▸ HOW TO COMPLETE THIS TASK
The entries must be set down again word for word; no pictures belong in the copy.

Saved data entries
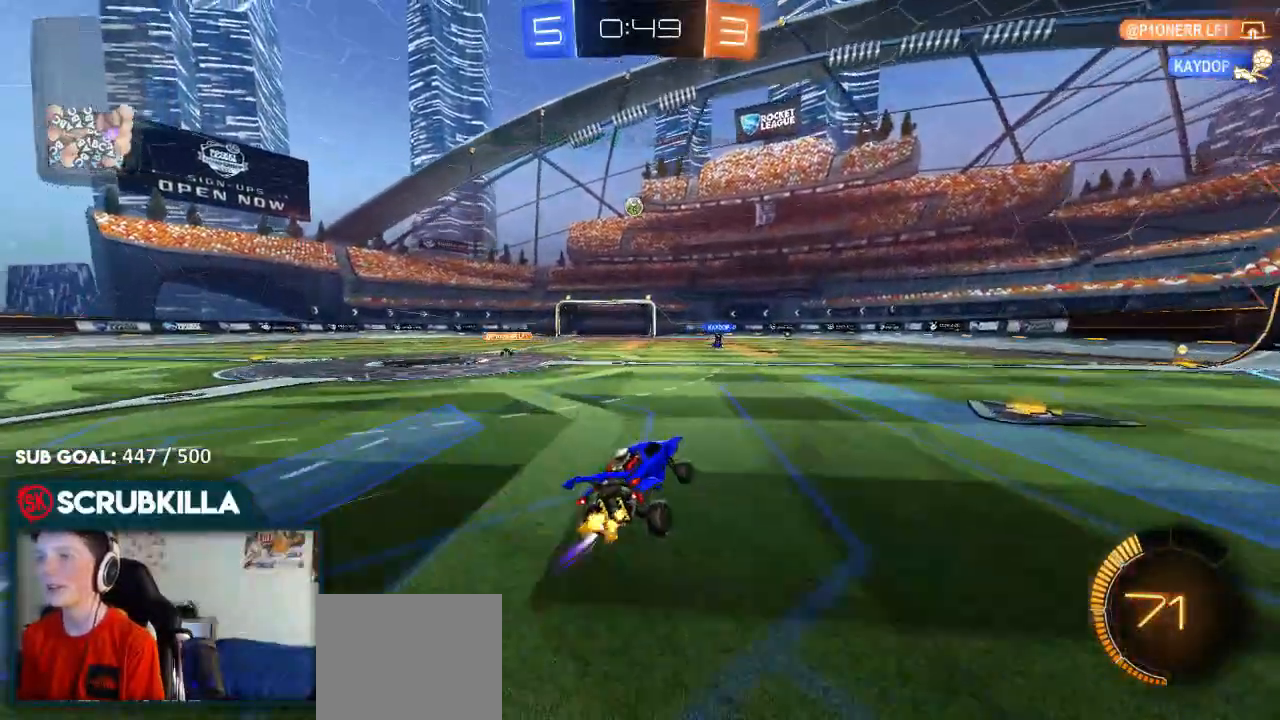
{"dt_ms": 500, "buttons": ["R2"], "left_stick": "left", "right_stick": "center", "events": [[167, "left_stick", "center"], [267, "left_stick", "left"]]}
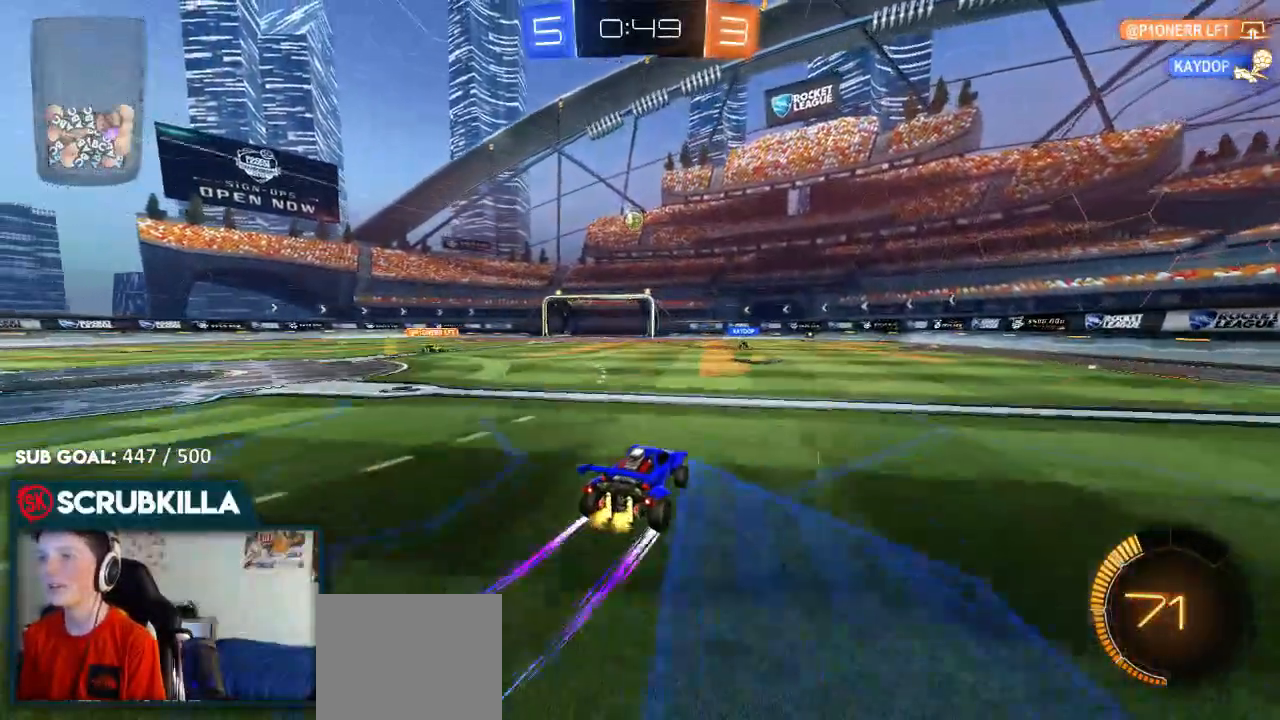
{"dt_ms": 500, "buttons": [], "left_stick": "left", "right_stick": "center", "events": [[133, "left_stick", "center"], [233, "R2", "up"], [367, "left_stick", "left"]]}
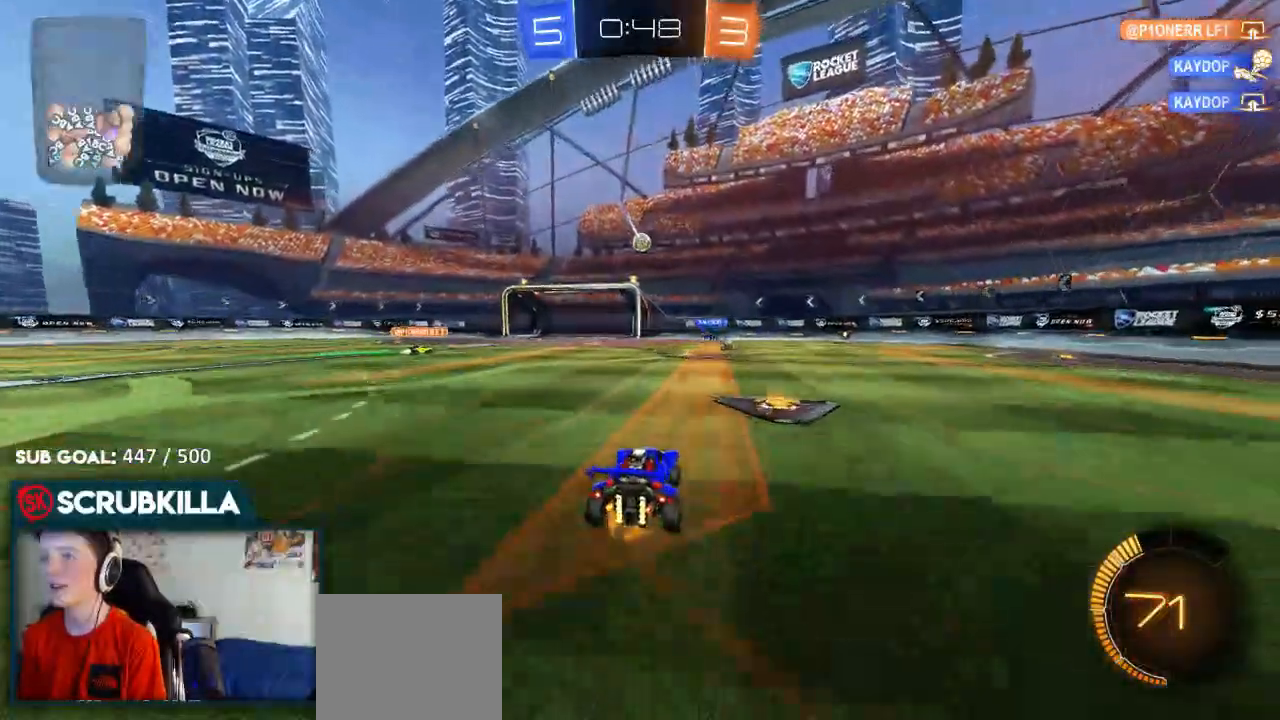
{"dt_ms": 500, "buttons": [], "left_stick": "center", "right_stick": "center", "events": [[217, "left_stick", "center"]]}
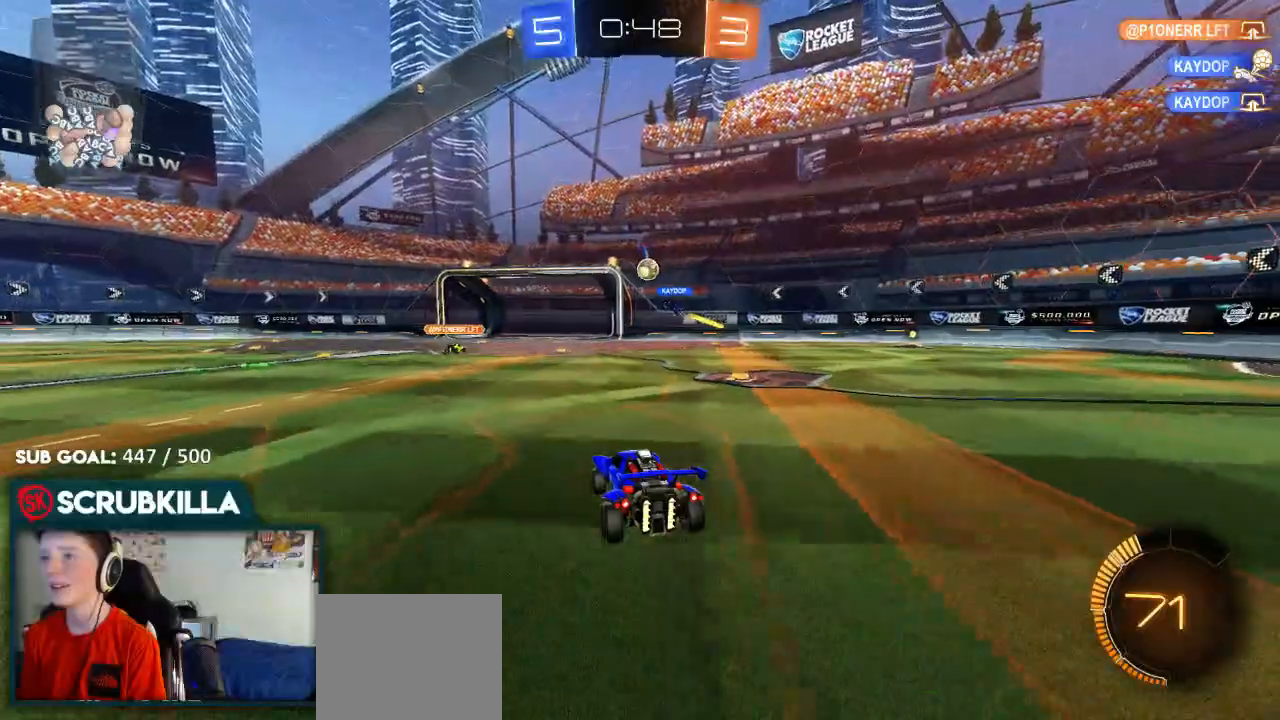
{"dt_ms": 500, "buttons": [], "left_stick": "center", "right_stick": "center", "events": [[67, "left_stick", "up-right"], [250, "left_stick", "center"]]}
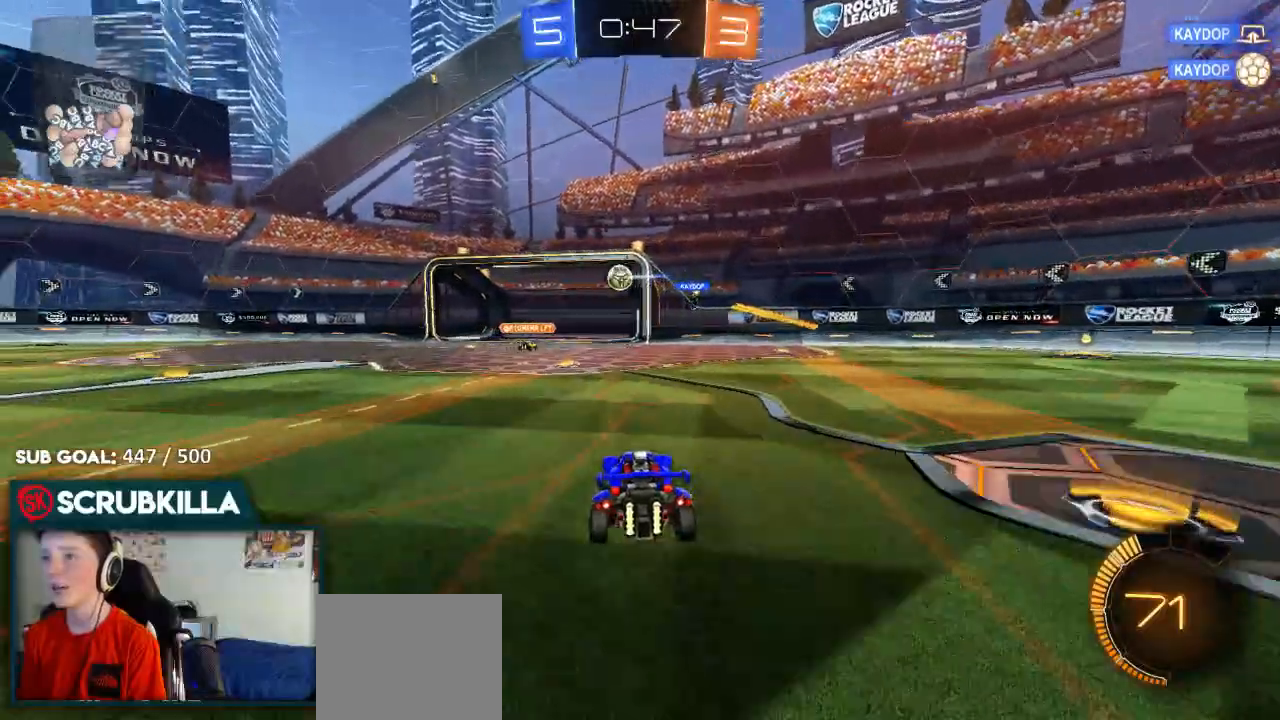
{"dt_ms": 500, "buttons": ["X", "R2"], "left_stick": "down-left", "right_stick": "center", "events": [[50, "left_stick", "left"], [100, "B", "down"], [100, "R2", "down"], [383, "A", "down"], [383, "B", "up"], [383, "X", "down"], [383, "left_stick", "down-left"], [433, "A", "up"]]}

▸ ANSWER AREA
{"dt_ms": 500, "buttons": ["R2"], "left_stick": "left", "right_stick": "center", "events": [[167, "left_stick", "center"], [267, "left_stick", "left"]]}
{"dt_ms": 500, "buttons": [], "left_stick": "left", "right_stick": "center", "events": [[133, "left_stick", "center"], [233, "R2", "up"], [367, "left_stick", "left"]]}
{"dt_ms": 500, "buttons": [], "left_stick": "center", "right_stick": "center", "events": [[217, "left_stick", "center"]]}
{"dt_ms": 500, "buttons": [], "left_stick": "center", "right_stick": "center", "events": [[67, "left_stick", "up-right"], [250, "left_stick", "center"]]}
{"dt_ms": 500, "buttons": ["X", "R2"], "left_stick": "down-left", "right_stick": "center", "events": [[50, "left_stick", "left"], [100, "B", "down"], [100, "R2", "down"], [383, "A", "down"], [383, "B", "up"], [383, "X", "down"], [383, "left_stick", "down-left"], [433, "A", "up"]]}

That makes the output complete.